All this via a quick burn of Codex 5 hour session credits, some additional credits bought (clear sign I was hooked in the trap), a shift to Claude code, because I didn’t want to burn too quickly Codex extra credits, and the hit of Claude limits as well, to finalize everything with Antigravity, without plan.

After several troubleshooting sessions, where the AI was apparently shooting at its own generated troubles while it should have aimed at my bad naming choices, Claude told me:

⏺ ROOT CAUSE — confirmed in Swamp's source (extension_loader.ts:1112):

  entry.isFile && entry.name.endsWith(".ts") && !entry.name.endsWith("_test.ts")   // test files are excluded from discovery

  The model file is named docker_image_test.ts — it ends in _test.ts, so Swamp's extension loader treats it as a test file and excludes it from discovery entirely. Swamp extension push uses the manifest's explicit list (so it bundles fine, modelCount: 1), but every consumer scans the directory, skips *_test.ts, and registers 0 models.
  The type string, paths.base, the layout — none of it ever mattered. It was the filename all along.

A bad name, a bug in upstream code, promptly reported with the insanely cool swamp issue command, some other minor tweaks, 7 releases on day one, and finally an apparently working docker-image-test extension was published.

Muddy conclusions

The good?

In the process I started to learn something about Swamp, just scratching the surface, but my mind started to be enlightened about its endless possibilities.

The bad?

The fact that anyone can publish an extension and anyone else can use it out of the box with Swamp and use it for any infrastructure or automation workflow scares me.

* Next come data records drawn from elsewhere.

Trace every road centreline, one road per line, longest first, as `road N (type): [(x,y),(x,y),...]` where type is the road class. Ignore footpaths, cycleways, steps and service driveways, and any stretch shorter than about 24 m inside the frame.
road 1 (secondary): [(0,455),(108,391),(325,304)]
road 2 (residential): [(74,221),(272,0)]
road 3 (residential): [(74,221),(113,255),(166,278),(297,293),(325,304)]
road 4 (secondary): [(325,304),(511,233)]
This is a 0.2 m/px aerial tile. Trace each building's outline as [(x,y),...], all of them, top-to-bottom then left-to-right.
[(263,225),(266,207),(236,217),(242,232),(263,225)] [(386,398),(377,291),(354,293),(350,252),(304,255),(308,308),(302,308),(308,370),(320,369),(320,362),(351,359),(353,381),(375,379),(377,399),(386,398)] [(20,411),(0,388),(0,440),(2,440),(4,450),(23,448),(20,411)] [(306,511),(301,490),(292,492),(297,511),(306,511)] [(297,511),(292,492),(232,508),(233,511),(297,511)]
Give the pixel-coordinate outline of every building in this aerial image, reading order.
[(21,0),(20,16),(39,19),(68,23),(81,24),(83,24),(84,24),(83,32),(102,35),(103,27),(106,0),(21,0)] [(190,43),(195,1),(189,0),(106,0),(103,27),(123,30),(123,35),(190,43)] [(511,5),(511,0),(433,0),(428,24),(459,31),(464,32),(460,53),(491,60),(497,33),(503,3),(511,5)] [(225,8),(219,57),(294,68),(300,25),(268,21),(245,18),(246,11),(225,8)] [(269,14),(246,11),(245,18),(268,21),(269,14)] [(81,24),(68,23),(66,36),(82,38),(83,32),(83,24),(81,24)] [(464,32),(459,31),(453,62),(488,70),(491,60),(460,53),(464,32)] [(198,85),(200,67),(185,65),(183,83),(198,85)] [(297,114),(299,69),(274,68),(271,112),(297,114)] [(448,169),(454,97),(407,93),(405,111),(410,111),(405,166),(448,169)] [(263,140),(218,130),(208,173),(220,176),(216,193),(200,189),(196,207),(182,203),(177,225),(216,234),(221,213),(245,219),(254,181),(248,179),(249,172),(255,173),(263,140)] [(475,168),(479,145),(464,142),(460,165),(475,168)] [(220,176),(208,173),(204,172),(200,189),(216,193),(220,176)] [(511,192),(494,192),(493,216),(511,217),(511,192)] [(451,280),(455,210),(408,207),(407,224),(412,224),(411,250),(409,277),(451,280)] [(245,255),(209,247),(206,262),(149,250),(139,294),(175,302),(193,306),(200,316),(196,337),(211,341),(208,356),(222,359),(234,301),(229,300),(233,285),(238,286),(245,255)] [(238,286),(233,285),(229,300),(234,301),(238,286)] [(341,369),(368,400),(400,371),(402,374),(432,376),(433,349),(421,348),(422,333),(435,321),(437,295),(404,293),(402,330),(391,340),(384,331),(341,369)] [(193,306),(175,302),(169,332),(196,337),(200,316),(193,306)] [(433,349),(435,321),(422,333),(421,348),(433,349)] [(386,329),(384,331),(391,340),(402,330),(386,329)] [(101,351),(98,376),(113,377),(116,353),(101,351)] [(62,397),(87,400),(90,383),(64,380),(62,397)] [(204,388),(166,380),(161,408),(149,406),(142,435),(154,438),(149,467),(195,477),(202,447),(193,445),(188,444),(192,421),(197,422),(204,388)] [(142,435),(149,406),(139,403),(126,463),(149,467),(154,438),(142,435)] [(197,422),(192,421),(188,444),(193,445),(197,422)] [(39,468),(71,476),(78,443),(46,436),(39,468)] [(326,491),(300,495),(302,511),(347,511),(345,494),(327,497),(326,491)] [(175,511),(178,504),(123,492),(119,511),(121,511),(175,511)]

Feature request for Adam, Paul and whoever works in the Swamp: if you are not already doing it, do some kind of automated security assessment on what users publish on swamp.club

The unnecessary irony?

After all this effort I thought that I probably could have achieved the same “docker build and test” task in much less time with a shell script.

I’m still not sure if this specific Docker test extension makes sense, in Swamp world, but my ancient DevOps spirit keeps on reminding the sacred principles of reusability, abstraction and repeatability and the curious AI fanboy of the current times lights up at the huge powers of gated and modelled AI driven workflows.

Lessons learned?

The usual one. AIs are smart for smart users and sometimes dumb with dumb users.